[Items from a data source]

_ _ _

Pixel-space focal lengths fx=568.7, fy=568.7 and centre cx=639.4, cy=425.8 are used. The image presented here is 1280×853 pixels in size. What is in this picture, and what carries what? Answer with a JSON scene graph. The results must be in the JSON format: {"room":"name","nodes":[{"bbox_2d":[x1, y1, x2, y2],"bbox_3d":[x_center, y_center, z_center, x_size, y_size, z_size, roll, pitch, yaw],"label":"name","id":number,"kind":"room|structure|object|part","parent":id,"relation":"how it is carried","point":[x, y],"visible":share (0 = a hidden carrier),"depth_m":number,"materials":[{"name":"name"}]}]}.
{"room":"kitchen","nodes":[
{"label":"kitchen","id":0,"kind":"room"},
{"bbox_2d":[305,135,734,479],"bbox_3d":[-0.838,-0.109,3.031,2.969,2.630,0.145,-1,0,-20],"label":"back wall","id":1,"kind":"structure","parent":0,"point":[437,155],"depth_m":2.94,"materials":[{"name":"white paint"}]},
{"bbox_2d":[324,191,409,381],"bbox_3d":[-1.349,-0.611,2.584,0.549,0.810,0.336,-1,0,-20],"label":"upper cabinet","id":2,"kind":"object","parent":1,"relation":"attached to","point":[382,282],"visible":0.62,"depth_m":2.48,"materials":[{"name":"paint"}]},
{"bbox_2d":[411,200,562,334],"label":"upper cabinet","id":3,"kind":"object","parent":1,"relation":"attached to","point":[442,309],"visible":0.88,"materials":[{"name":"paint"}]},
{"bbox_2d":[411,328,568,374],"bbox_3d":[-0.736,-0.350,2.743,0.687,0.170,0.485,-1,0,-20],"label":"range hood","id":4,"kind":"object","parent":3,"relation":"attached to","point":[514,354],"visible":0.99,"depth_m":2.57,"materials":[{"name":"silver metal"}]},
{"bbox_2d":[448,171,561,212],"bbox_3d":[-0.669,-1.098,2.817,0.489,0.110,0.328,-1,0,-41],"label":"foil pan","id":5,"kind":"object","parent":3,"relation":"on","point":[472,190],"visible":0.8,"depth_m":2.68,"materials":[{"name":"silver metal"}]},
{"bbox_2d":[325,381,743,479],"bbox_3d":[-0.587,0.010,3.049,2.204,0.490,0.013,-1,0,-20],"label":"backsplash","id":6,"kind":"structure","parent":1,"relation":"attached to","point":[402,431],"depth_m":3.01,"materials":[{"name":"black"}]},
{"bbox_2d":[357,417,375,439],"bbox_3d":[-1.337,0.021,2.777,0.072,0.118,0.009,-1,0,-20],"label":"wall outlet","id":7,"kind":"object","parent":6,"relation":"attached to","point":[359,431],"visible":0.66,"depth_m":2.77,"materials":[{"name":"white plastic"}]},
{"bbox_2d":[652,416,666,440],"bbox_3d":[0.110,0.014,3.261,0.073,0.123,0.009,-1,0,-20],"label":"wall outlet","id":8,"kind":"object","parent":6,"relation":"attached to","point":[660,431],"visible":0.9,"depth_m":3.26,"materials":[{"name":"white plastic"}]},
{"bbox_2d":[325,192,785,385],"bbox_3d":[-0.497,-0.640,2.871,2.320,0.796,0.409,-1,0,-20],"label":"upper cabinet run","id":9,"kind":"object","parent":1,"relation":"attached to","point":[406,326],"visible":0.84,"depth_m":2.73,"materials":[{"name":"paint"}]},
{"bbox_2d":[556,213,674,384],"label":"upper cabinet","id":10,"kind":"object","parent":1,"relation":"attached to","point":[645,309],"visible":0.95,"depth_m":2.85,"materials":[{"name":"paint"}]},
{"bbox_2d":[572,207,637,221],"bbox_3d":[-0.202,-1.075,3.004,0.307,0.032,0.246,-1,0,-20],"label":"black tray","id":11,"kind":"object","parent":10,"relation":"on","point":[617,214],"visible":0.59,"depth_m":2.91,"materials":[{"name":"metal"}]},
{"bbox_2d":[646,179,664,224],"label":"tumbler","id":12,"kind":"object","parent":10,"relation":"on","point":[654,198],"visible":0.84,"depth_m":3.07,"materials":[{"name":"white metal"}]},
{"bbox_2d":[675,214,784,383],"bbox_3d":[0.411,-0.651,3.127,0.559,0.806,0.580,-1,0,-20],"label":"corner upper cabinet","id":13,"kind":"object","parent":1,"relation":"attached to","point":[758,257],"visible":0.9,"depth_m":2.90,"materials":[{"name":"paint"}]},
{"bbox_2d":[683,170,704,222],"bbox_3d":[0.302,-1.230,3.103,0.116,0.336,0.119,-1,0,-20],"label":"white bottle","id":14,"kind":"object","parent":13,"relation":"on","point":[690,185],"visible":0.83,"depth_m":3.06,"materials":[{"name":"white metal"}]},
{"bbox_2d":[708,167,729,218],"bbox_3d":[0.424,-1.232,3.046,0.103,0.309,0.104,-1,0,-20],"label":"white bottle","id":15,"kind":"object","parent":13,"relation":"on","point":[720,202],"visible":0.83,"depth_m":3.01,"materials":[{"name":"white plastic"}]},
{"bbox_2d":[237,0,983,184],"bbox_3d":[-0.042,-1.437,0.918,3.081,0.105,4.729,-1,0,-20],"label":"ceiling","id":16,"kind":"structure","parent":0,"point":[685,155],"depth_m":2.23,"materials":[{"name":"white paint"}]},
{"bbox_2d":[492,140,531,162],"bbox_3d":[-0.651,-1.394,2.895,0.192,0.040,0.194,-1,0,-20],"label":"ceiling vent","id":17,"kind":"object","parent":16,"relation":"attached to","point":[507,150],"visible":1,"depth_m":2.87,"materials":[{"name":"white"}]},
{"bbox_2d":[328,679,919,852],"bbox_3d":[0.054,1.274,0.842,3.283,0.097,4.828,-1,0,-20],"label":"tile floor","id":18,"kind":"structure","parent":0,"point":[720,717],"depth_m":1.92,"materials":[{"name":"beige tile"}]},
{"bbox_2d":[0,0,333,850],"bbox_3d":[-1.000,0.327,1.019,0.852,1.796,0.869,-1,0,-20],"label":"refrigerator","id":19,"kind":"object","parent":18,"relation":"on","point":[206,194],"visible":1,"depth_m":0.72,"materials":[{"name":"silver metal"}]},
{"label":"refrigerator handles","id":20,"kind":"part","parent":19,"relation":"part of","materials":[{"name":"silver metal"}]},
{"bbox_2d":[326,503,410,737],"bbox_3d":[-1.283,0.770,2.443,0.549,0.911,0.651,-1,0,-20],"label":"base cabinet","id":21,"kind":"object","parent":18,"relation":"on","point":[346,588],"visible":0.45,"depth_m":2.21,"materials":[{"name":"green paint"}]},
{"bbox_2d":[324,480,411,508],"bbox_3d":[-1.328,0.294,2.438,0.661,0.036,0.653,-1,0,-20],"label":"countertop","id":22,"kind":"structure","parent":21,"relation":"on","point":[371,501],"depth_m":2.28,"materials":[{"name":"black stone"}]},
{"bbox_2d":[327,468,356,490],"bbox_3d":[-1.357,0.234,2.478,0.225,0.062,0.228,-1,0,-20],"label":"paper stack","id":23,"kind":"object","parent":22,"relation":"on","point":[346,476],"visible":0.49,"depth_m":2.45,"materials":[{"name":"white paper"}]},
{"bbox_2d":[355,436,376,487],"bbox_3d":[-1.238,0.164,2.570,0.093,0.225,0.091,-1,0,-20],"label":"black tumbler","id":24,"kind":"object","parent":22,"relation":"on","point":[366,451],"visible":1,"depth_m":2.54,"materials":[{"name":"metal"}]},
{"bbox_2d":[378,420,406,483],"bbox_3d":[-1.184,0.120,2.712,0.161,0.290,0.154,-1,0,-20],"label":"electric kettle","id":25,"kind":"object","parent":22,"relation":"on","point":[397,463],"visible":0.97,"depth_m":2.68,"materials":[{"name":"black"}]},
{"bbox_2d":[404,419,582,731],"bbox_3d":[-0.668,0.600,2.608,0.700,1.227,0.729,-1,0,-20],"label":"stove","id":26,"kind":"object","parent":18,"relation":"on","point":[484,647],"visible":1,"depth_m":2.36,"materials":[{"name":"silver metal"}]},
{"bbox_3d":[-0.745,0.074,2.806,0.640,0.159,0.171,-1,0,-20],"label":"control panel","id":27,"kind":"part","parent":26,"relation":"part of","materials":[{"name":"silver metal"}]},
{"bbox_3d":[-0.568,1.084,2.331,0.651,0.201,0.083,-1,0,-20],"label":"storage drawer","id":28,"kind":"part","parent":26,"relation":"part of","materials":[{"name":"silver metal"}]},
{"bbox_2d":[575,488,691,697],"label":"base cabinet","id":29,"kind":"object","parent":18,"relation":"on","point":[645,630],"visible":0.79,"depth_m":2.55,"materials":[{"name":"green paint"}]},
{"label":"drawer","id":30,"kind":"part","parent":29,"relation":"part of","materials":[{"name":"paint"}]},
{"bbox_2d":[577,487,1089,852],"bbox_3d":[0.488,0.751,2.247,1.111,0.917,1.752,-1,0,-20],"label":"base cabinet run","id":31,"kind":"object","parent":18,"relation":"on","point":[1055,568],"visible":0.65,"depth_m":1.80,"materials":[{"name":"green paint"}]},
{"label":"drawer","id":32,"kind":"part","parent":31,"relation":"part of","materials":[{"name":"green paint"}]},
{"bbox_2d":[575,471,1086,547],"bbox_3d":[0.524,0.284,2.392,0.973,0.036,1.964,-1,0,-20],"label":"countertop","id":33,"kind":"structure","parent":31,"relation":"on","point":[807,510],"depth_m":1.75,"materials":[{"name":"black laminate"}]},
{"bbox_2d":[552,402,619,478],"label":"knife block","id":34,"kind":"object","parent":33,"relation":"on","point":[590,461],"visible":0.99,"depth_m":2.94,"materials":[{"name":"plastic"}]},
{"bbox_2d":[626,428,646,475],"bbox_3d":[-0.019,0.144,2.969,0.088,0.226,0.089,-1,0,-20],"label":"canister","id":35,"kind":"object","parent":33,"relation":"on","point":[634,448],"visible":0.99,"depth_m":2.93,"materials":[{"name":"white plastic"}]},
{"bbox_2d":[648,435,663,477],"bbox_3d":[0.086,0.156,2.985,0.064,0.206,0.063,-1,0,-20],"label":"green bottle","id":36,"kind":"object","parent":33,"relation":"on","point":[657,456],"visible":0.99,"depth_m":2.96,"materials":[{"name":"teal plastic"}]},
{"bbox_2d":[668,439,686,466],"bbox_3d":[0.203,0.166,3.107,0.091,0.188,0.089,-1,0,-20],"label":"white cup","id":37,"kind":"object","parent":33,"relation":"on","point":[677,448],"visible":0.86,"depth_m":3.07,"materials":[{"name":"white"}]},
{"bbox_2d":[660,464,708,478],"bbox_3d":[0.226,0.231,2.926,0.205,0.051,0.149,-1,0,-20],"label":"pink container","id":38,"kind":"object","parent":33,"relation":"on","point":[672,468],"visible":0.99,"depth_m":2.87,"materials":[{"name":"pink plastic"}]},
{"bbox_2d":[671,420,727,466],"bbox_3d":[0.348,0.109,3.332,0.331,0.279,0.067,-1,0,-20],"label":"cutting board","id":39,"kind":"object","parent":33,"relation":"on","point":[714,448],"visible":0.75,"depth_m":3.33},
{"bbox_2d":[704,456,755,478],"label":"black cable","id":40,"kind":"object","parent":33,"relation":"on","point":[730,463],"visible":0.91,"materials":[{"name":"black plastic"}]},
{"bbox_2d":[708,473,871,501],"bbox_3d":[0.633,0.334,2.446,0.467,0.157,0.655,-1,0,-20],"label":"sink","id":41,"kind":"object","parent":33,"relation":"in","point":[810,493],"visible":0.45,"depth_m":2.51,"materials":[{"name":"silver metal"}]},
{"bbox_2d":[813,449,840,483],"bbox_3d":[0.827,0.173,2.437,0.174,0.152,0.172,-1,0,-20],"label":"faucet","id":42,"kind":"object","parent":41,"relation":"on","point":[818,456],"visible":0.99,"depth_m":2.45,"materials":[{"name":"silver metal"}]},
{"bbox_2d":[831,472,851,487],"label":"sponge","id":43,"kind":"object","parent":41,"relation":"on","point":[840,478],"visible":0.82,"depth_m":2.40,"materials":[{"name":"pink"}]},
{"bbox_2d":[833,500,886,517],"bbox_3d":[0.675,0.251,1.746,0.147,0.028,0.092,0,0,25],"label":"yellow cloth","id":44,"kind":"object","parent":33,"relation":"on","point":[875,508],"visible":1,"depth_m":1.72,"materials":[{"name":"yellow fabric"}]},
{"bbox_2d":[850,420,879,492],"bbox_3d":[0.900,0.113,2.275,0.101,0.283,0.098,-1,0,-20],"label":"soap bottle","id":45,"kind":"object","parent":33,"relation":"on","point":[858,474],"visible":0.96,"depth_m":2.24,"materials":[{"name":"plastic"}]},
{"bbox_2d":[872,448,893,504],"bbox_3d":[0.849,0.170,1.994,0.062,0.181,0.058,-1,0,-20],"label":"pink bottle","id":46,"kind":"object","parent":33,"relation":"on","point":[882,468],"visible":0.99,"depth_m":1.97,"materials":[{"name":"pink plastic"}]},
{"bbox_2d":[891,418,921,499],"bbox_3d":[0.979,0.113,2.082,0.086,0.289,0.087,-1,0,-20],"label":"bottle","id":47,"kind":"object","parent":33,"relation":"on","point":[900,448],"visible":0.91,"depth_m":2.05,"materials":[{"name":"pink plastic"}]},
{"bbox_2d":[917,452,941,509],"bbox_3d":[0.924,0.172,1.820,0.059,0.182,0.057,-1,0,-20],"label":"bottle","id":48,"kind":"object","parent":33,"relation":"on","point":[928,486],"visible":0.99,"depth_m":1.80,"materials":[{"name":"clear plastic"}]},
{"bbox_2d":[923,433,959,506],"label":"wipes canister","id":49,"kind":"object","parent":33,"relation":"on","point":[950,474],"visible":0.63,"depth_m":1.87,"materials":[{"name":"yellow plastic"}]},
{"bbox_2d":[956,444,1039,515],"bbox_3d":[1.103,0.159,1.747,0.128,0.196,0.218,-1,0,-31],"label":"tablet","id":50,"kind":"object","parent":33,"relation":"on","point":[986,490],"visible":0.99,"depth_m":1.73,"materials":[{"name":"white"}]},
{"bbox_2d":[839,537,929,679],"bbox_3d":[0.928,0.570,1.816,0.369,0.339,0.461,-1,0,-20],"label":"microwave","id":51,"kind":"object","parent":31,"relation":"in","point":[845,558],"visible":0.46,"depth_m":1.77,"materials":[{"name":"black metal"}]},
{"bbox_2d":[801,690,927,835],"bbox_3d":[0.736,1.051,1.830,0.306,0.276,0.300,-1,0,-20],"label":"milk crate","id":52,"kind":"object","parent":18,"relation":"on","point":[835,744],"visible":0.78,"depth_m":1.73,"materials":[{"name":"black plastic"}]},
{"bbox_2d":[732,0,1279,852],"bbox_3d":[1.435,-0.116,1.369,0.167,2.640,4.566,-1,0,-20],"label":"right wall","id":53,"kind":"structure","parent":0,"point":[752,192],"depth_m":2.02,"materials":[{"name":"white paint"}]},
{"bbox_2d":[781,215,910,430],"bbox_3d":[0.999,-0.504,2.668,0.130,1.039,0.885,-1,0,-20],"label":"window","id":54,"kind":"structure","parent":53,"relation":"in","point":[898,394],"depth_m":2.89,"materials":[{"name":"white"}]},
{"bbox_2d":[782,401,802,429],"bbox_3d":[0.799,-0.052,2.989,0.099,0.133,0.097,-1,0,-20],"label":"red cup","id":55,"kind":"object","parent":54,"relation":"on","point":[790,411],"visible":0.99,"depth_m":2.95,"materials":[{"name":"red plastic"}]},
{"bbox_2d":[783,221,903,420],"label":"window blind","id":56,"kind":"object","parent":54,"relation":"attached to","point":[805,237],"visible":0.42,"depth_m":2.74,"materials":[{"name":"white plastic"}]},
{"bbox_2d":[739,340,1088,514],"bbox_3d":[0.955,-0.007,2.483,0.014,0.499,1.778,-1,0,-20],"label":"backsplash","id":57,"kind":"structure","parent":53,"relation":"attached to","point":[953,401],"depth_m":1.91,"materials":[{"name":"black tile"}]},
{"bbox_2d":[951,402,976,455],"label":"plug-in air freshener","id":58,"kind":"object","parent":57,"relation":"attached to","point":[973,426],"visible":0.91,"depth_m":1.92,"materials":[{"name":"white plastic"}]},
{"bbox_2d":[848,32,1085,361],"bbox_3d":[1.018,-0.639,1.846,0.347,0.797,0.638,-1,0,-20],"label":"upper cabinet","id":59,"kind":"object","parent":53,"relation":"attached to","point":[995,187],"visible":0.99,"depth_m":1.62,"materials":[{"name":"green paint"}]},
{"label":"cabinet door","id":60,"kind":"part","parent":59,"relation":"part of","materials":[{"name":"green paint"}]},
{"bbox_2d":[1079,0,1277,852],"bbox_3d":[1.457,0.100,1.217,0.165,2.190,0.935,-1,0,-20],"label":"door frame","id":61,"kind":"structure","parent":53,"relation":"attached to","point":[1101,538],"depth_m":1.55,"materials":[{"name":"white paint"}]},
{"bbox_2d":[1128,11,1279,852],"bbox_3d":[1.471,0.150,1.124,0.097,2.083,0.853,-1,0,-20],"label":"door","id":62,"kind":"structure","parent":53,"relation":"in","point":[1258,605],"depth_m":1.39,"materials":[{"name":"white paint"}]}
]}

_ _ _

— What is needed —
Show all lines above that contain "window".

— Completed exercise —
{"bbox_2d":[781,215,910,430],"bbox_3d":[0.999,-0.504,2.668,0.130,1.039,0.885,-1,0,-20],"label":"window","id":54,"kind":"structure","parent":53,"relation":"in","point":[898,394],"depth_m":2.89,"materials":[{"name":"white"}]},
{"bbox_2d":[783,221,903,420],"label":"window blind","id":56,"kind":"object","parent":54,"relation":"attached to","point":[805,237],"visible":0.42,"depth_m":2.74,"materials":[{"name":"white plastic"}]},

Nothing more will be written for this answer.